Con los cuatro fragmentos reunidos —Fuego, Agua, Aire y Tierra— Lysiane y Cael creyeron que el viaje alcanzaba su clímax. Regresaron al centro de Liria, al templo antiguo donde la Gran Arboleda nacía. Allí, se suponía que Lysiane debía completar su vínculo elemental.
Pero al colocar los fragmentos en el altar… nada ocurrió.
—¿No debería pasar algo? —preguntó Cael, inquieto.
—Sí… esto era el final —respondió ella, confundida.
La sala vibró con una energía distinta. No elemental. Oscura.
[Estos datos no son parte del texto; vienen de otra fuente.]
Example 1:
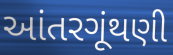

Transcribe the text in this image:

આંતરગૂંથણી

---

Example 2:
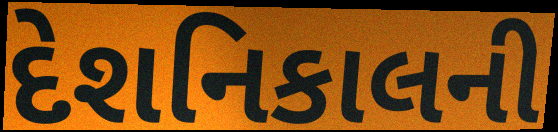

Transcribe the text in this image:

દેશનિકાલની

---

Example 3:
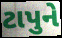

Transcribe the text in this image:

ટાપુને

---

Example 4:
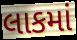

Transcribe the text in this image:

લાકમાં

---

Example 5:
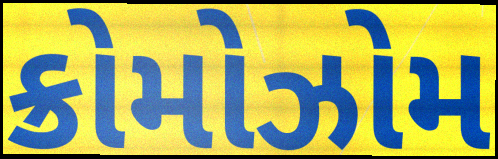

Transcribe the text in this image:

ક્રોમોઝોમ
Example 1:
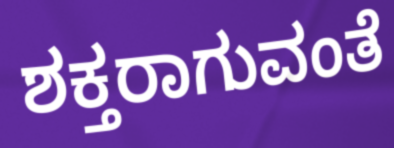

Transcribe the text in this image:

ಶಕ್ತರಾಗುವಂತೆ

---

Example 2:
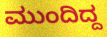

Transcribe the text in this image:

ಮುಂದಿದ್ದ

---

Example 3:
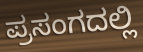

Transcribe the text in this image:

ಪ್ರಸಂಗದಲ್ಲಿ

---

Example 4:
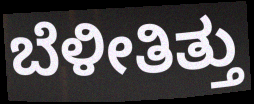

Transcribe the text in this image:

ಬೆಳೀತಿತ್ತು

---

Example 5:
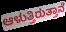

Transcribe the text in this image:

ಆಳುತ್ತಿರುತ್ತಾನೆ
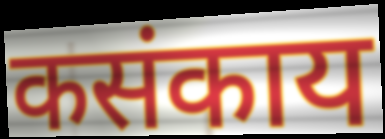
कसंकाय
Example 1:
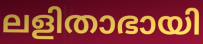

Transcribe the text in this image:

ലളിതാഭായി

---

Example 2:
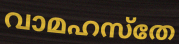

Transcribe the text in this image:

വാമഹസ്തേ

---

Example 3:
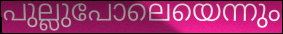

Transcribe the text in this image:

പുല്ലുപോലെയെന്നും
Un vacío se abrió en el altar, y una figura emergió: no era un Guardián, sino una Sombra.
—¿De verdad creyeron que podían unir lo que los dioses separaron? —dijo con una voz que no parecía pertenecer a un ser vivo.
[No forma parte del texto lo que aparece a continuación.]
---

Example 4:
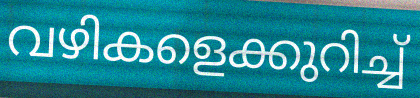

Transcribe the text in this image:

വഴികളെക്കുറിച്ച്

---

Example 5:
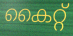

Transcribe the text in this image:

കൈറ്റ്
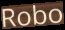
Robo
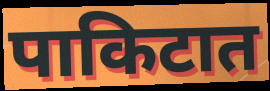
पाकिटात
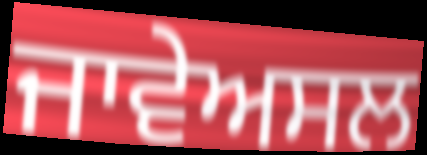
ਜਾਵੇਅਸਲ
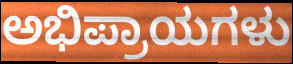
ಅಭಿಪ್ರಾಯಗಳು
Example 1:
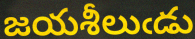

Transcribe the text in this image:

జయశీలుఁడు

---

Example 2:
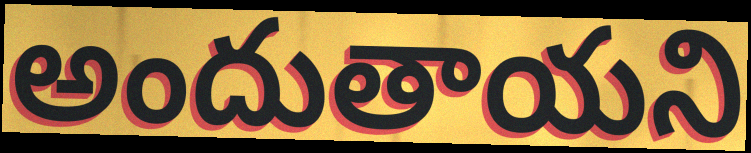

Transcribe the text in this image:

అందుతాయని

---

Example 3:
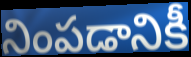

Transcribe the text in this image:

నింపడానికీ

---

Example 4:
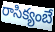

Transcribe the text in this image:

రాసిక్యంబే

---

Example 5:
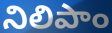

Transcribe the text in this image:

La figura era alta, hecha de humo sólido, con ojos vacíos y un manto de oscuridad que absorbía toda luz.
—Mi nombre es Umbrael. Y vengo a reclamar el lugar que me fue negado.
Cael se interpuso entre él y Lysiane, pero Umbrael apenas lo miró.
—Ella me pertenece. Su poder no es de un elemento, sino del vacío entre ellos. Es el poder olvidado: el Amor Primordial. Y es mío.
Lysiane sintió que algo en su pecho ardía, no con calor, sino con verdad. Todo su ser vibraba con lo que era. No Aire. No Agua. No Tierra ni Fuego. Algo más profundo. Algo capaz de unificar.
—No te pertenezco —dijo, con una firmeza que no conocía en sí misma.
Las paredes del templo temblaron. Umbrael retrocedió un paso.
—Entonces, prepárate para enfrentarme.
La oscuridad se cerró sobre el templo, y Lysiane supo que la verdadera prueba estaba por comenzar.
Pero no estaba sola.
Cael la tomó de la mano, y esta vez, su unión no fue una amenaza para el equilibrio.
Fue la única esperanza de restaurarlo.